Data records:
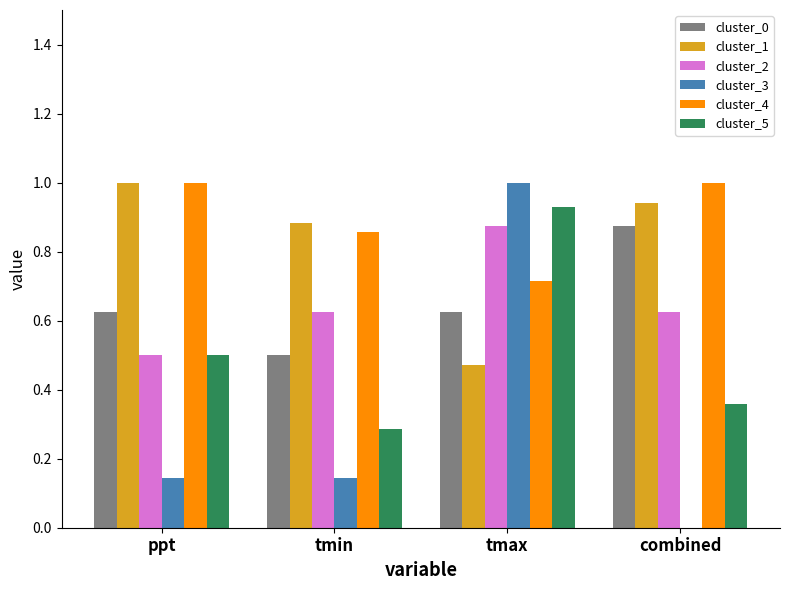

Between tmin and tmax, which series saw the biggest shift?

cluster_3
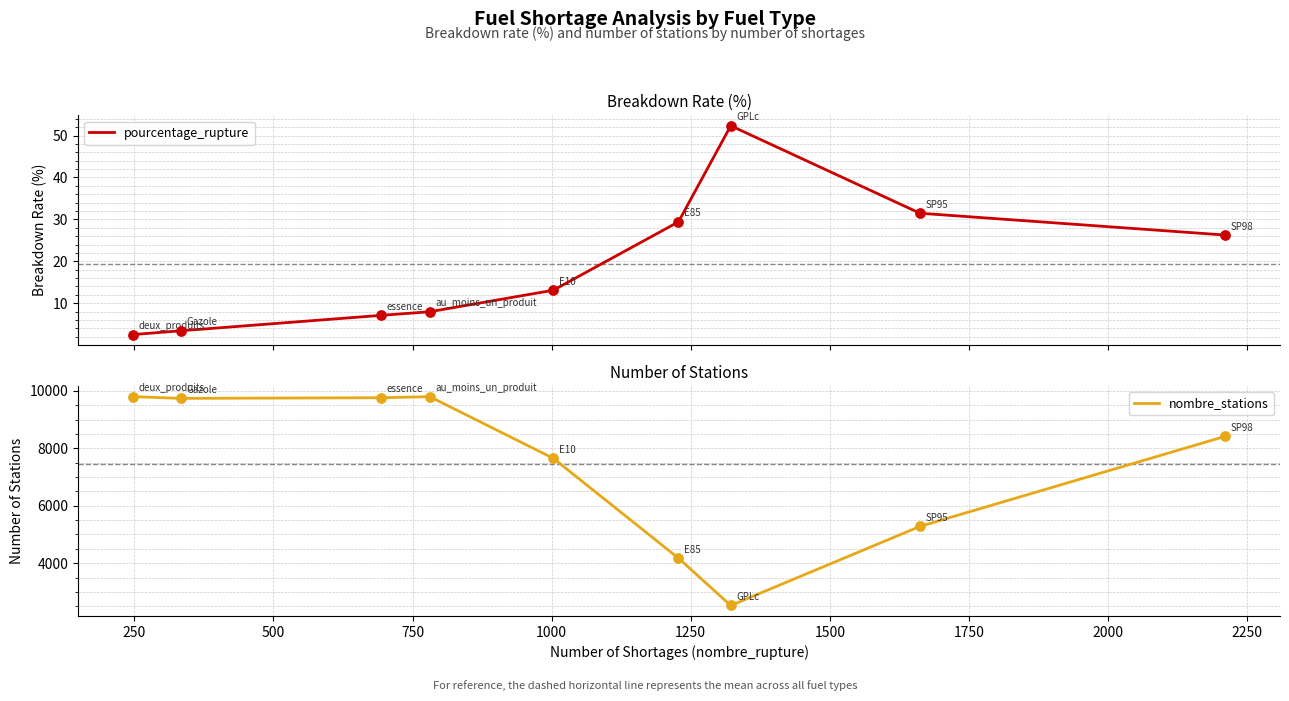

Which series has the widest spread of Y values?

nombre_stations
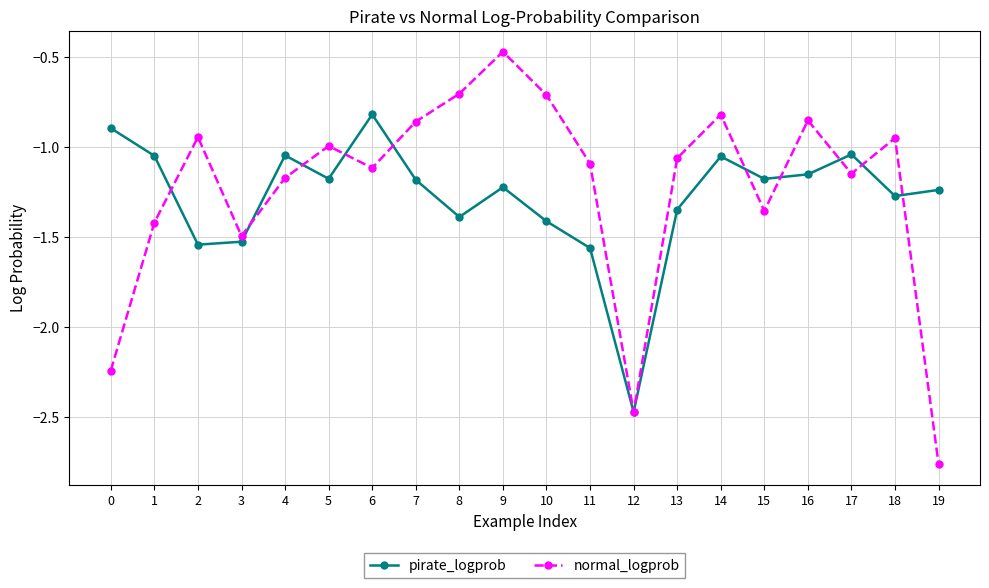

How many lines are shown in the chart?

2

* What is expected
Extract every line above word for word, leaving the pictures out of your answer.

* Output of the exercise
Between tmin and tmax, which series saw the biggest shift?

cluster_3

Which series has the widest spread of Y values?

nombre_stations

How many lines are shown in the chart?

2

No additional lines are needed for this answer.